1. The Obituary Writer takes place in two different eras. Describe some of the period details in the novel that help bring these two different eras to life. How has the world changed between 1919 and 1961, and how has it stayed the same? In what ways are Claire and Vivian defined by the eras in which they live?
2. Claire fixates on the inauguration of John F. Kennedy and, in particular, on the glamour of Jackie Kennedy. Why do you think Claire is so interested in Jackie? What does the myth of the Kennedys represent to Claire?
3. What is it about the disappearance of Dougie Daniels that causes Claire to reexamine her own life?
4. What do Claire and Vivian have in common as characters? Who is stronger, and who is weaker? What kind of strength does each possess?
5. Vivian loses a lover. Lotte loses a child. Peter loses his mother. Describe the different ways in which the characters in the novel experience loss.
6. Love takes both women by surprise. What does Claire’s love affair with Miles have in common with Vivian’s affair with David? How do they differ?

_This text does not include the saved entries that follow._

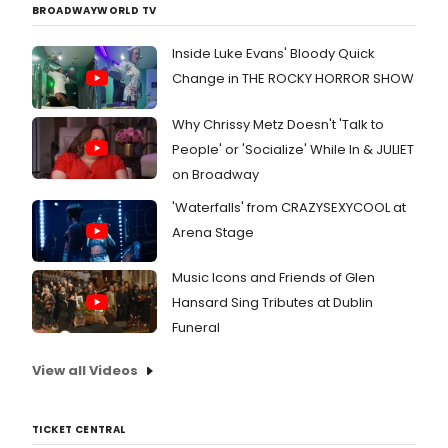
BROADWAYWORLD TV
don't
worry
Inside Luke Evans' Bloody Quick
BroadwayWorl
has
Change in THE ROCKY HORROR SHOW
rounded
up some
Why Chrissy Metz Doesn't 'Talk to
of the
People' or 'Socialize' While In & JULIET
biggest
stories
on Broadway
from this
week from
'Waterfalls' from CRAZYSEXYCOOL at
Broadway
Arena Stage
and
beyond
Music Icons and Friends of Glen
with
BroadwayWo
Hansard Sing Tributes at Dublin
Funeral
View all Videos
TICKET CENTRAL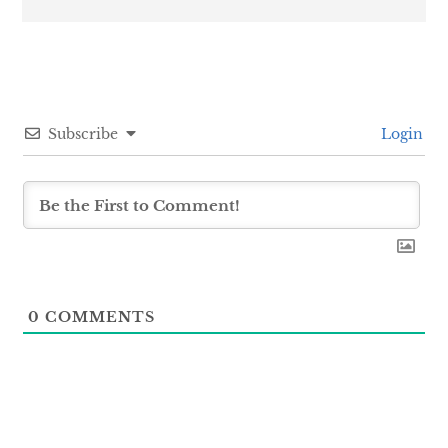
Subscribe
Login
0
COMMENTS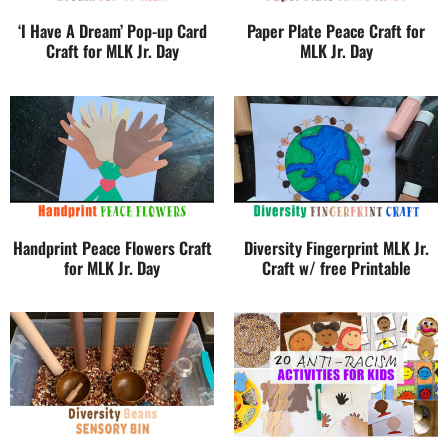
‘I Have A Dream’ Pop-up Card
Paper Plate Peace Craft for
Craft for MLK Jr. Day
MLK Jr. Day
Handprint Peace Flowers Craft
Diversity Fingerprint MLK Jr.
for MLK Jr. Day
Craft w/ free Printable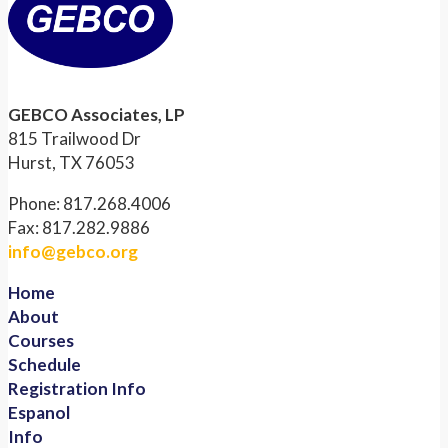
GEBCO Associates, LP
815 Trailwood Dr
Hurst, TX 76053
Phone: 817.268.4006
Fax: 817.282.9886
info@gebco.org
Home
About
Courses
Schedule
Registration Info
Espanol
Info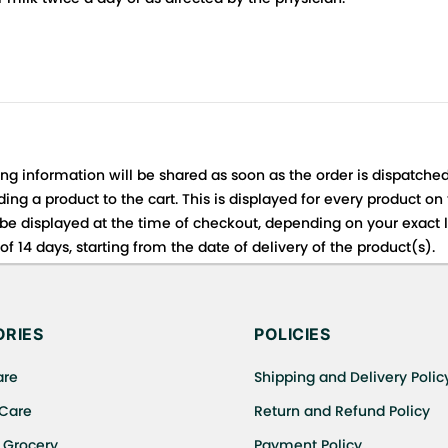
ing information will be shared as soon as the order is dispatched
ng a product to the cart. This is displayed for every product on
be displayed at the time of checkout, depending on your exact l
f 14 days, starting from the date of delivery of the product(s).
 for details of the return process, eligibility, refunds as well a
ing or Returns, please contact us and we will be happy to help.
RIES
POLICIES
are
Shipping and Delivery Polic
 Care
Return and Refund Policy
 Grocery
Payment Policy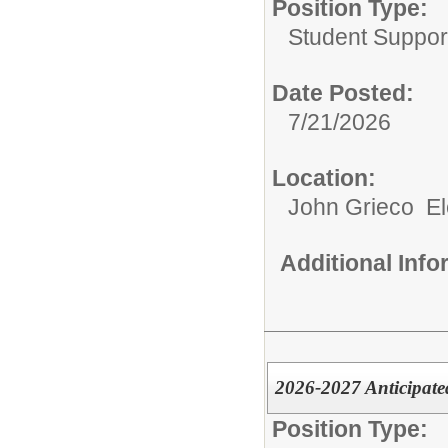
Position Type:
Student Suppor
Date Posted:
7/21/2026
Location:
John Grieco E
Additional Inf
2026-2027 Anticipate
Position Type: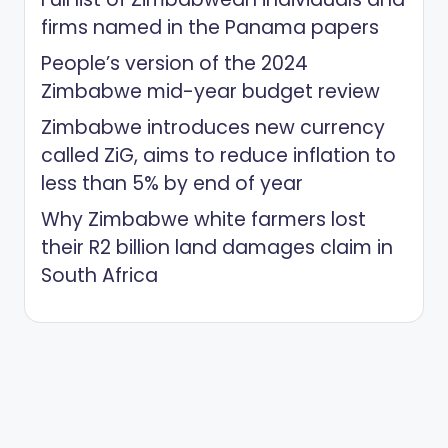
firms named in the Panama papers
People’s version of the 2024
Zimbabwe mid-year budget review
Zimbabwe introduces new currency
called ZiG, aims to reduce inflation to
less than 5% by end of year
Why Zimbabwe white farmers lost
their R2 billion land damages claim in
South Africa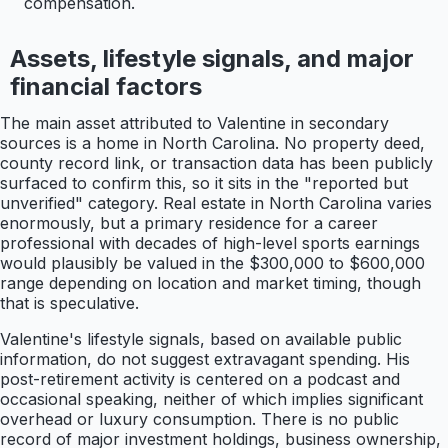
compensation.
Assets, lifestyle signals, and major
financial factors
The main asset attributed to Valentine in secondary
sources is a home in North Carolina. No property deed,
county record link, or transaction data has been publicly
surfaced to confirm this, so it sits in the "reported but
unverified" category. Real estate in North Carolina varies
enormously, but a primary residence for a career
professional with decades of high-level sports earnings
would plausibly be valued in the $300,000 to $600,000
range depending on location and market timing, though
that is speculative.
Valentine's lifestyle signals, based on available public
information, do not suggest extravagant spending. His
post-retirement activity is centered on a podcast and
occasional speaking, neither of which implies significant
overhead or luxury consumption. There is no public
record of major investment holdings, business ownership,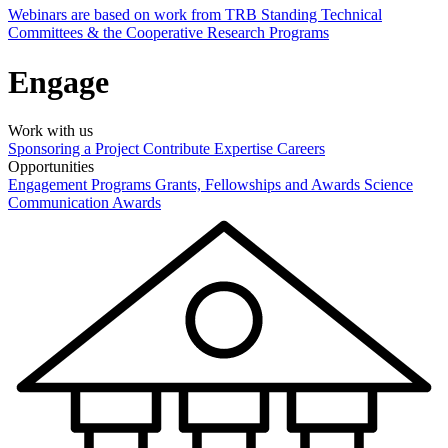
Webinars are based on work from TRB Standing Technical
Committees & the Cooperative Research Programs
Engage
Work with us
Sponsoring a Project
Contribute Expertise
Careers
Opportunities
Engagement Programs
Grants, Fellowships and Awards
Science
Communication Awards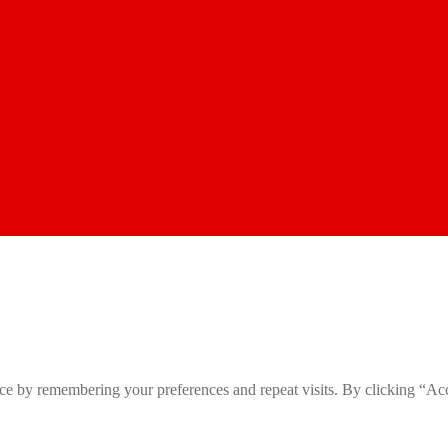
ce by remembering your preferences and repeat visits. By clicking “Ac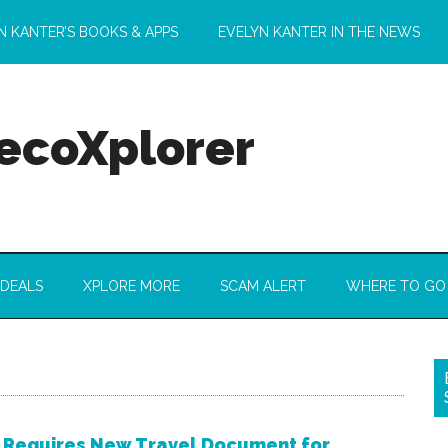
N KANTER’S BOOKS & APPS
EVELYN KANTER IN THE NEWS
 ecoXplorer
 DEALS
XPLORE MORE
SCAM ALERT
WHERE TO GO
 Requires New Travel Document for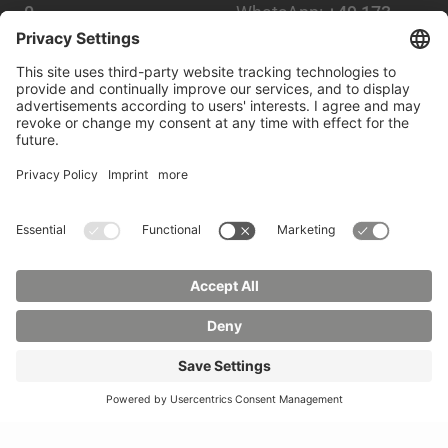
0
WhatsApp:
+49 173
Mail:
info(at)hszg.de
2086748
Mail:
stud.info(at)hszg.de
Alle Studiengänge
Datenschutz
Transparenzgesetz
Kontakt
Lageplan
Impressum
Barrierefreiheit
Presse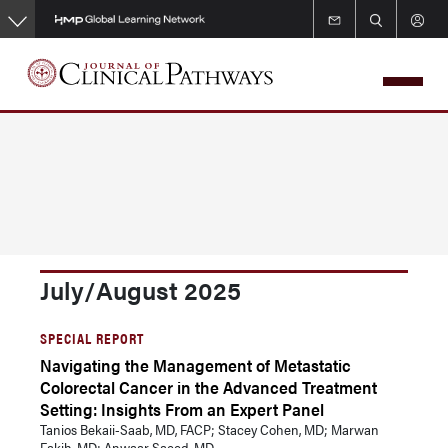
Skip
to
main
content
July/August 2025
SPECIAL REPORT
Navigating the Management of Metastatic
Colorectal Cancer in the Advanced Treatment
Setting: Insights From an Expert Panel
Tanios Bekaii-Saab, MD, FACP; Stacey Cohen, MD; Marwan
Fakih, MD; Anwaar Saeed, MD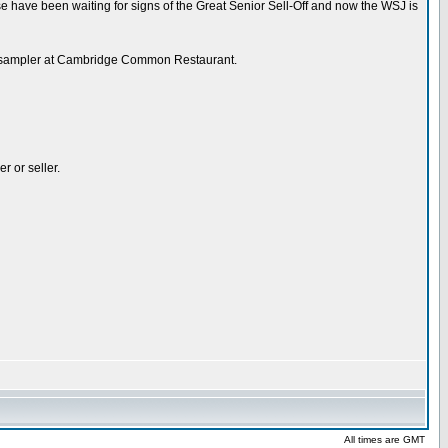
se have been waiting for signs of the Great Senior Sell-Off and now the WSJ is
beer sampler at Cambridge Common Restaurant.
r or seller.
All times are GMT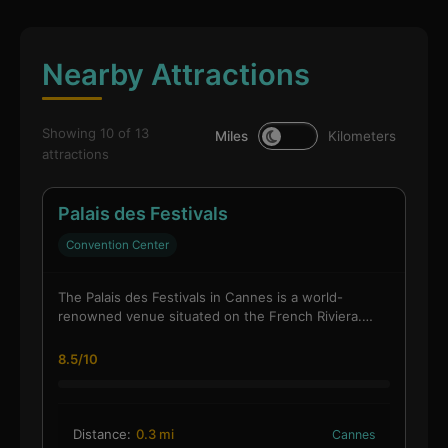
Nearby Attractions
Showing 10 of 13
Miles
Kilometers
attractions
Palais des Festivals
Convention Center
The Palais des Festivals in Cannes is a world-
renowned venue situated on the French Riviera.…
8.5/10
Distance:
0.3 mi
Cannes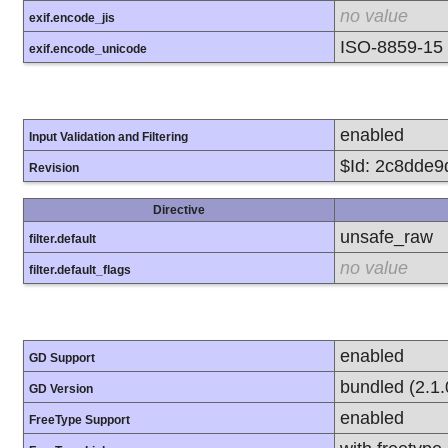
no value
exif.encode_jis
ISO-8859-15
exif.encode_unicode
enabled
Input Validation and Filtering
$Id: 2c8dde
Revision
Directive
unsafe_raw
filter.default
no value
filter.default_flags
enabled
GD Support
bundled (2.1.
GD Version
enabled
FreeType Support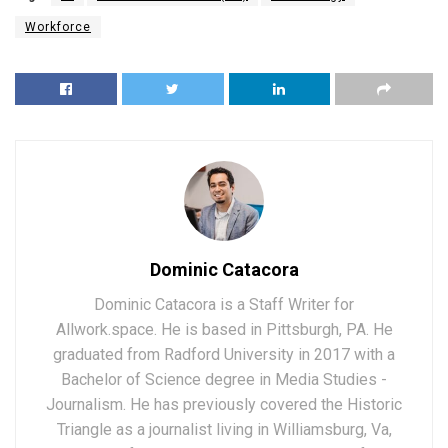
Workforce
Dominic Catacora
Dominic Catacora is a Staff Writer for
Allwork.space. He is based in Pittsburgh, PA. He
graduated from Radford University in 2017 with a
Bachelor of Science degree in Media Studies -
Journalism. He has previously covered the Historic
Triangle as a journalist living in Williamsburg, Va,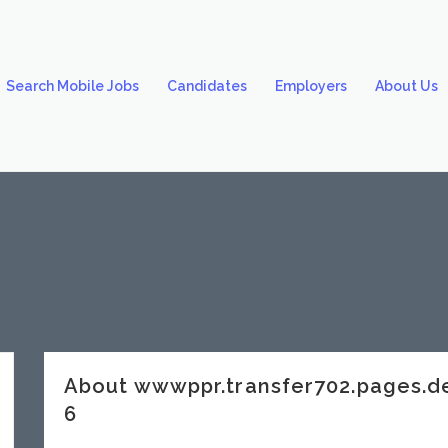
Search Mobile Jobs
Candidates
Employers
About Us
About wwwppr.transfer702.pages.
6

7. The “Claire” chapters of the novel all begin with epigraphs from Emily Post. What role do manners, etiquette, and the expectations of society have to play in the novel?
8. What does Vivian have to teach Claire, in the end? What has Vivian’s life taught her, and what wisdom does she impart?
9. Vivian says of grief, “It never really goes away, it just changes shape.” How has Vivian’s grief changed shape over the course of her life?
10. In the end, Claire asks Vivian the same question that Vivian has asked so many strangers: “Tell me about your loved one.” Do both women help each other to move on in the end?
11. In listening to mourners and telling the stories of their loved ones, Vivian finds a way of processing her own terrible loss. In your own life, do you find that sharing stories helps people process emotion and come to terms with grief? Does hearing the stories of others help?